Seven to 59 days post-D4, VE restored between 92% and 97% but reduced to 86% to 89% after ≥4.0 months. Consistent trends in marginal VE were observed. The VE estimates were lower during Omicron BA.4/5 predominance compared to those observed during Omicron BA.1 and BA.2 predominance based on a similar number of days elapsed since COVID-19 vaccination. Differences in the VE estimates may have been observed due to greater immune-evasiveness of Omicron BA.4 and Omicron BA.5.
Conclusions
Overall, the study findings showed that D3 or D4 boosters of mRNA SARS-CoV-2 vaccinations of the monovalent type initially reinstituted robust immunity against hospitalizations and deaths associated with Omicron infections among all community-residing (especially elder) individuals.

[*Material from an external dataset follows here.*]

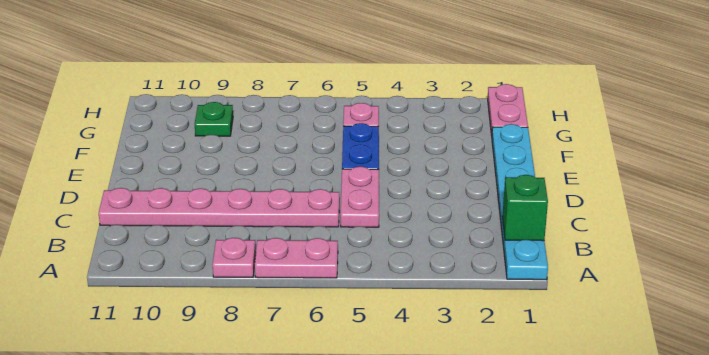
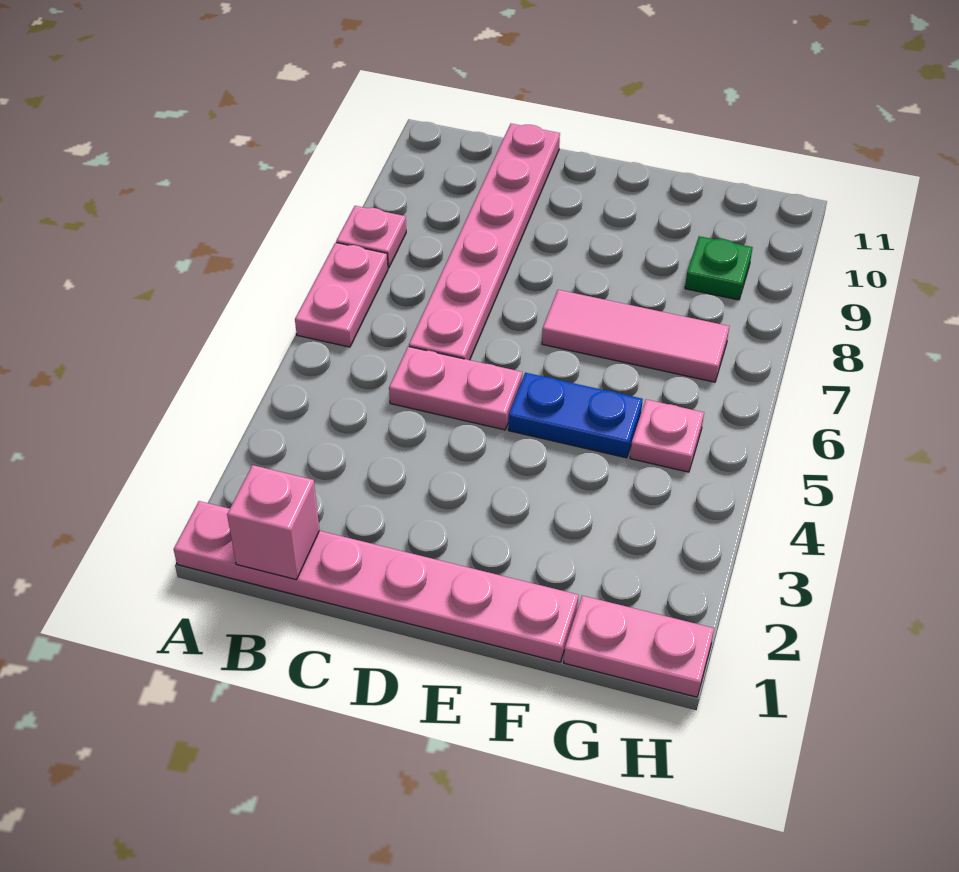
cyan 1x6 plate [492,124,548,280] -> pink 1x6 plate [174,501,579,662]
green 1x1 brick [502,175,548,241] -> pink 1x1 brick [227,465,320,580]
none -> pink 1x3 tile [542,290,729,382]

However, VE reduced with time, indicative of immunity waning, especially during the BA.4/5-dominant period.
Even though the vaccination-induced immune protection persisted at high levels four months D4 irrespective of age, whether the waning of immunity increases beyond four months is uncertain. The finding, in conjunction with the lower VE estimates against Omicron BA.4/5 and the probability of even lower efficacy against the novel XXB and BQ.1.1 strains, underpins booster administrations.
In addition, non-pharmaceutical interventions (NPIs) such as face mask use, social distancing, improved ventilation, and indoor air filtration could aid in mitigating the impact of existing Omicron sub-VOCs and those that are yet to emerge. Given the paucity of data against Omicron BA.4/5, novel strains, and bivalent vaccine introduction, continued VE monitoring efforts are required. Further research must be conducted to evaluate VE estimates for all Omicron sub-VOCs individually and must incorporate rapid antigen test results.
*Important notice
medRxiv publishes preliminary scientific reports that are not peer-reviewed and, therefore, should not be regarded as conclusive, guide clinical practice/health-related behavior, or treated as established information.